Defining how phospholipid signaling networks control Th17 differentiation and effector function
Autoimmune diseases represent a substantial public health burden, affecting over 7% of the population (23.5
million people) and incurring costs upward of 1 billion dollars per year in the US alone. The adaptive immune
system generates an autoreactive response when self-tolerance mechanisms are broken. In this autoreactive
cascade, proinflammatory CD4+ T cell populations develop, damage host tissues, and cause disease pathology.
In autoimmune diseases, including MS and rheumatoid arthritis, the ratio of proinflammatory Th17 to regulatory
T cells (Treg) skews towards elevated Th17. Recent work suggests that reestablishing a healthy Treg/Th17
balance has therapeutic potential for autoimmune diseases. The required cytokines and transcription factors that
program Treg versus Th17 differentiation are well established. Much less is known about the intracellular
signaling networks that drive Th17 differentiation. Identifying signaling proteins essential for Th17s and
dispensable for Tregs represent “vulnerable liabilities” to target with small molecule inhibitors. In our recent
publication, we systematically apply phosphoproteomics to profile kinase signaling during Treg versus Th17
differentiation. Our foundational phosphoproteomics datasets identify many new signaling circuits representing
new basic T cell biology and provide possible targets for drug therapies to block proinflammatory Th17 cells
while maintaining Treg function. We determined that phosphatidylinositol kinase, PIKFYVE, was differentially
regulated during Treg versus Th17 differentiation.
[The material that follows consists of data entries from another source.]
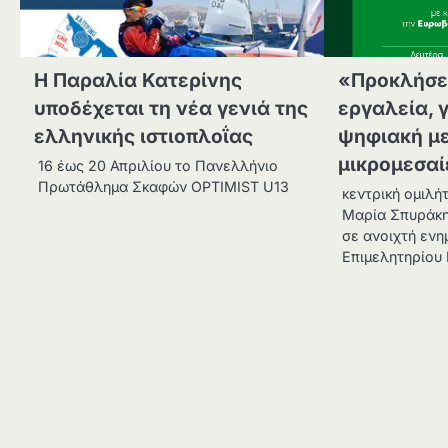
Η Παραλία Κατερίνης
«Προκλήσει
υποδέχεται τη νέα γενιά της
εργαλεία, γ
ελληνικής ιστιοπλοΐας
ψηφιακή με
μικρομεσαί
16 έως 20 Απριλίου το Πανελλήνιο
Πρωτάθλημα Σκαφών OPTIMIST U13
κεντρική ομιλή
Μαρία Σπυράκ
σε ανοιχτή ενη
Επιμελητηρίου 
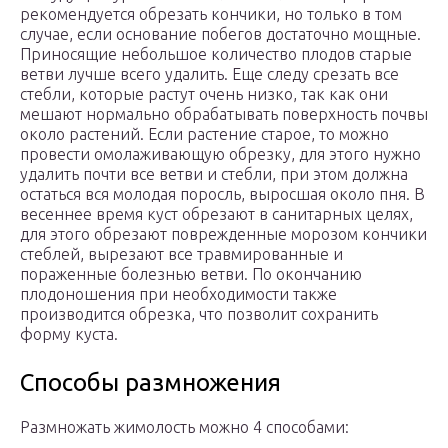
рекомендуется обрезать кончики, но только в том
случае, если основание побегов достаточно мощные.
Приносящие небольшое количество плодов старые
ветви лучше всего удалить. Еще следу срезать все
стебли, которые растут очень низко, так как они
мешают нормально обрабатывать поверхность почвы
около растений. Если растение старое, то можно
провести омолаживающую обрезку, для этого нужно
удалить почти все ветви и стебли, при этом должна
остаться вся молодая поросль, выросшая около пня. В
весеннее время куст обрезают в санитарных целях,
для этого обрезают поврежденные морозом кончики
стеблей, вырезают все травмированные и
пораженные болезнью ветви. По окончанию
плодоношения при необходимости также
производится обрезка, что позволит сохранить
форму куста.
Способы размножения
Размножать жимолость можно 4 способами:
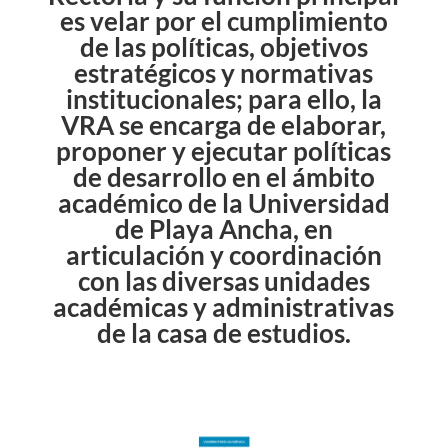
es velar por el cumplimiento
de las políticas, objetivos
estratégicos y normativas
institucionales; para ello, la
VRA se encarga de elaborar,
proponer y ejecutar políticas
de desarrollo en el ámbito
académico de la Universidad
de Playa Ancha, en
articulación y coordinación
con las diversas unidades
académicas y administrativas
de la casa de estudios.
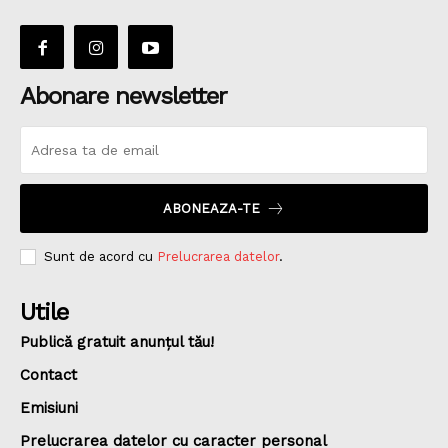
Abonare newsletter
ABONEAZA-TE
Sunt de acord cu
Prelucrarea datelor
.
Utile
Publică gratuit anunțul tău!
Contact
Emisiuni
Prelucrarea datelor cu caracter personal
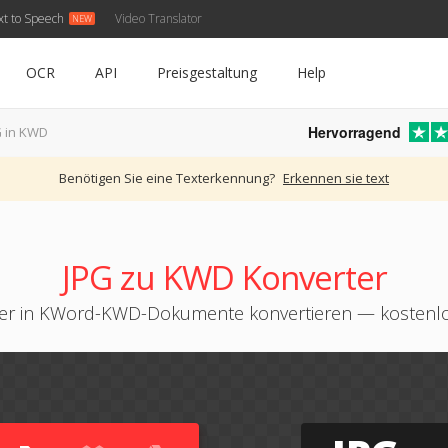
xt to Speech
Video Translator
OCR
API
Preisgestaltung
Help
Hervorragend
G in KWD
Benötigen Sie eine Texterkennung?
Erkennen sie text
JPG zu KWD Konverter
der in KWord-KWD-Dokumente konvertieren — kostenlo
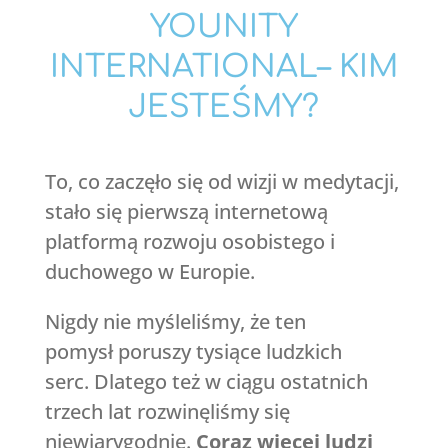
YOUNITY
INTERNATIONAL– KIM
JESTEŚMY?
To, co zaczęło się od wizji w medytacji,
stało się pierwszą internetową
platformą rozwoju osobistego i
duchowego w Europie.
Nigdy nie myśleliśmy, że ten
pomysł poruszy tysiące ludzkich
serc. Dlatego też w ciągu ostatnich
trzech lat rozwinęliśmy się
niewiarygodnie.
Coraz więcej ludzi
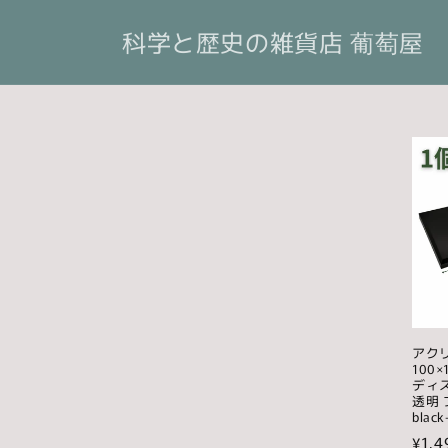
コンテ
ンツに
科学と歴史の雑貨店 葡萄屋
進む
アク
100
ディ
透明 
black
通
¥1,4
Our biochemical analysis reveals that PI(3,5)P2 synthesis, the
product of PIKFYVE, is upregulated explicitly during Th17 differentiation, arguing that PI(3,5)P2 is an essential
signaling molecule specific to the Th17 differentiation program. Blocking PIKFYVE diminished Th17
differentiation and disease in the experimental autoimmune encephalomyelitis (EAE) model. Our findings serve
as a solid rationale for mechanistically defining how PIKFYVE/PI(3,5)P2 promotes Th17 differentiation and EAE
disease. Inhibiting PIKFYVE is as effective at diminishing EAE disease as some FDA-approved therapeutics for
MS, establishing PIKFYVE/PI(3,5)P2 as a high impact target. Based on our published and preliminary data, we
propose the central hypothesis that PIKFYVE/PI(3,5)P2 is required for Th17 differentiation and EAE pathology.
We will determine how PIKFYVE/PI(3,5)P2 regulates immune cell function in the EAE model. This analysis will
determine if genetic deletion of PIKFYVE in CD4+ T cells downmodulates Th17 differentiation in the EAE model
and reduces neuroinflammation. We will also determine if blocking PIKFYVE diminishes effector T cell function.
Additionally, will determine the molecular mechanisms by which PIKFYVE/PI(3,5)P2 regulates Th17
differentiation. This analysis will identify how PIKFYVE regulates kinase networks and transcriptional programs
to support Th17 differentiation. Completing this work will define the importance of PIKFYVE in T cell biology and
inform therapeutic strategies for autoimmune diseases caused by Th17 cells.